Similar to using ifilter, you could use a generator expression:

>>> (x for x in xrange(10) if x > 5).next()
6

In either case, you probably want to catch StopIteration though, in case no elements satisfy your condition.

Technically speaking, I suppose you could do something like this:

>>> foo = None
>>> for foo in (x for x in xrange(10) if x > 5): break
... 
>>> foo
6

It would avoid having to make a try/except block. But that seems kind of obscure and abusive to the syntax.

Since you've requested a built-in one-liner, this will avoid the issue of a StopIteration exception, though it requires that your iterable is small so you can cast it to a list, since that is the only construct I know of which will swallow a StopIteration and let you peek at the values:

(lambda x:x[0] if x else None)(list(y for y in ITERABLE if CONDITION))

(If no element matches, you will get None rather than a StopIteration exception.)

In Python 3:

a = (None, False, 0, 1)
assert next(filter(None, a)) == 1

In Python 2.6:

a = (None, False, 0, 1)
assert next(iter(filter(None, a))) == 1

EDIT: I thought it was obvious, but apparently not: instead of None you can pass a function (or a lambda) with a check for the condition:

a = [2,3,4,5,6,7,8]
assert next(filter(lambda x: x%2, a)) == 3

Oneliner:

thefirst = [i for i in range(10) if i > 3][0]

If youre not sure that any element will be valid according to the criteria, you should enclose this with try/except since that [0] can raise an IndexError.

Damn Exceptions!

I love this answer.
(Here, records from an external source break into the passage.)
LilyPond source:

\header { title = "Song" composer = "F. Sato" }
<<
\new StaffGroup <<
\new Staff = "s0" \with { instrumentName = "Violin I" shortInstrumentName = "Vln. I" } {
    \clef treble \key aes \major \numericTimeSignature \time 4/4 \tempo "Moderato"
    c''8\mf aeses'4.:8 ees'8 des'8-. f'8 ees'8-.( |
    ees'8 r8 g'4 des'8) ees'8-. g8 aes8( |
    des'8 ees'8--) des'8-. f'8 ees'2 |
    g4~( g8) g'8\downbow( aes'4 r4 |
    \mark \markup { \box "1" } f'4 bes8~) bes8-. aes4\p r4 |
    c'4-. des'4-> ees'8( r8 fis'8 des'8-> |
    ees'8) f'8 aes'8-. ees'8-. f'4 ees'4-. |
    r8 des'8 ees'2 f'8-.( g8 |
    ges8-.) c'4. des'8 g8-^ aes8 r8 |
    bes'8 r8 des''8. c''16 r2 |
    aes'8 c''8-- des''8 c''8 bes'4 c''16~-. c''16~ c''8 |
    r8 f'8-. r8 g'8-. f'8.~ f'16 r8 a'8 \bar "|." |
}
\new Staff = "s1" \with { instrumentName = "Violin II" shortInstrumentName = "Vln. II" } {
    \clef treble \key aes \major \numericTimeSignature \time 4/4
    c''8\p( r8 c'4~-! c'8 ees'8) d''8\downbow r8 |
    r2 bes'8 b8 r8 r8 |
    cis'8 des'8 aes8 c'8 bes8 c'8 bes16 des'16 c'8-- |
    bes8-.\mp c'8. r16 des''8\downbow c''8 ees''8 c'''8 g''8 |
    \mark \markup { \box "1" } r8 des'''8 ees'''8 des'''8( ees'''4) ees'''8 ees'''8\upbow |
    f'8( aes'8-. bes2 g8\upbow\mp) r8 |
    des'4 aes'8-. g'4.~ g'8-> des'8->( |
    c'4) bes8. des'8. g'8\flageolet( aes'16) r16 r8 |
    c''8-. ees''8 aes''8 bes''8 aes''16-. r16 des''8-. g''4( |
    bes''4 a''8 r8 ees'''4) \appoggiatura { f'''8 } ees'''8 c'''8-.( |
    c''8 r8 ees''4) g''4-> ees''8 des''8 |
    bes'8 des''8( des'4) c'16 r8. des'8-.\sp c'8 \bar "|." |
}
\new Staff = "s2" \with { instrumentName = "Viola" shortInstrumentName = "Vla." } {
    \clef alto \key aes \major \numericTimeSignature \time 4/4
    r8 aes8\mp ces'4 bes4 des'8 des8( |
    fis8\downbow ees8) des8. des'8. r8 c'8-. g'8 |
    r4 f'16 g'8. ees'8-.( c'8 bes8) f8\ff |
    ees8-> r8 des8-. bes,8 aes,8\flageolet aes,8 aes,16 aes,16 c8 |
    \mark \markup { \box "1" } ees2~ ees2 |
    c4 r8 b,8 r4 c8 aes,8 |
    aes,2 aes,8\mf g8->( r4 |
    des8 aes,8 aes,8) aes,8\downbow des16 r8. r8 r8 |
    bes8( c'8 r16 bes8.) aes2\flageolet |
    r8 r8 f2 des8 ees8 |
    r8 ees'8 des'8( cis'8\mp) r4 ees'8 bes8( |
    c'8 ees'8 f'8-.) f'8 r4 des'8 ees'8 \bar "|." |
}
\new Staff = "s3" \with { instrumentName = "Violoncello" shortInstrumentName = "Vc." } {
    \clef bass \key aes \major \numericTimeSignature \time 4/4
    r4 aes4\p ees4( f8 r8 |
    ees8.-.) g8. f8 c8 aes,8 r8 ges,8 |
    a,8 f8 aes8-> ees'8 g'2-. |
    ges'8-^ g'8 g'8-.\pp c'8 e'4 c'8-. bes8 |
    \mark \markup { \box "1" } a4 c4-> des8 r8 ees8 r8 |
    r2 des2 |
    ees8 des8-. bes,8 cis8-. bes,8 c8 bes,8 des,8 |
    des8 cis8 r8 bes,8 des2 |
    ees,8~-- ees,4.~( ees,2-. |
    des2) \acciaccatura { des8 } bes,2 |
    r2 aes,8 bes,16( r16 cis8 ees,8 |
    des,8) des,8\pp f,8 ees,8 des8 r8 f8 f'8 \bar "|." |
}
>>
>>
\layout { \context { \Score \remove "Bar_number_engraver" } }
However, since next() raise a StopIteration exception when there are no items, i would use the following snippet to avoid an exception:

a = []
item = next((x for x in a), None)

For example,

a = []
item = next(x for x in a)

Will raise a StopIteration exception;

Traceback (most recent call last):
  File "<stdin>", line 1, in <module>
StopIteration

I would write this

next(x for x in xrange(10) if x > 3)